**Try it**:
Search the material below for the word "middle" and copy every line in which it occurs.
(Supplied data begins)
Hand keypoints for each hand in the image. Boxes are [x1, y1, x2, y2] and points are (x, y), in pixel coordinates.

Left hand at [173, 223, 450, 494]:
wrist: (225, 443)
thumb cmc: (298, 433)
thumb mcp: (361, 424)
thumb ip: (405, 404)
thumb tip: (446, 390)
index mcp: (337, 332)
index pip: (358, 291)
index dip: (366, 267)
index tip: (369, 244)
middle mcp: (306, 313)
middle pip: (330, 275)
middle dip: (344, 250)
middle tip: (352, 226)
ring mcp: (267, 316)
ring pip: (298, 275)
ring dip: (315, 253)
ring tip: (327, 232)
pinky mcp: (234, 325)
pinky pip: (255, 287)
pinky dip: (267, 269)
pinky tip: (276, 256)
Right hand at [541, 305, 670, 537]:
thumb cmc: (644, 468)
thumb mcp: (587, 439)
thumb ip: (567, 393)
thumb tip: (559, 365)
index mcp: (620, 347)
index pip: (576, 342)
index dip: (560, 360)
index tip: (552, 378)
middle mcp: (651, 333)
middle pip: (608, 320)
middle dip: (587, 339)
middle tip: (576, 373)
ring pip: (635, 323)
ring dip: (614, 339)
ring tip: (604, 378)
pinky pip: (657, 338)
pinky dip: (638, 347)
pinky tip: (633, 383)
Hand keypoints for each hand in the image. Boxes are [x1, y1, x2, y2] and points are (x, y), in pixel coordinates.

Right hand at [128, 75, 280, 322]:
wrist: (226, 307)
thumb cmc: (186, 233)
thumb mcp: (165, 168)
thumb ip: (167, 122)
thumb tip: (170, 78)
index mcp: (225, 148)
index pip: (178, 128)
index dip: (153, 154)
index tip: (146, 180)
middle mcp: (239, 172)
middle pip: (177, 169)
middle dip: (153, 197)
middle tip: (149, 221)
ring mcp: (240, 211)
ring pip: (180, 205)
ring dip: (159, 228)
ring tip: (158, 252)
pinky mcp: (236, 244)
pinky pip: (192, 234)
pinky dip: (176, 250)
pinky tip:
(Supplied data ends)
**Solution**:
middle mcp: (306, 313)
middle pip: (330, 275)
middle dip: (344, 250)
middle tip: (352, 226)
middle mcp: (651, 333)
middle pip: (608, 320)
middle dip: (587, 339)
middle tip: (576, 373)
middle mcp: (239, 172)
middle pip: (177, 169)
middle dip: (153, 197)
middle tip: (149, 221)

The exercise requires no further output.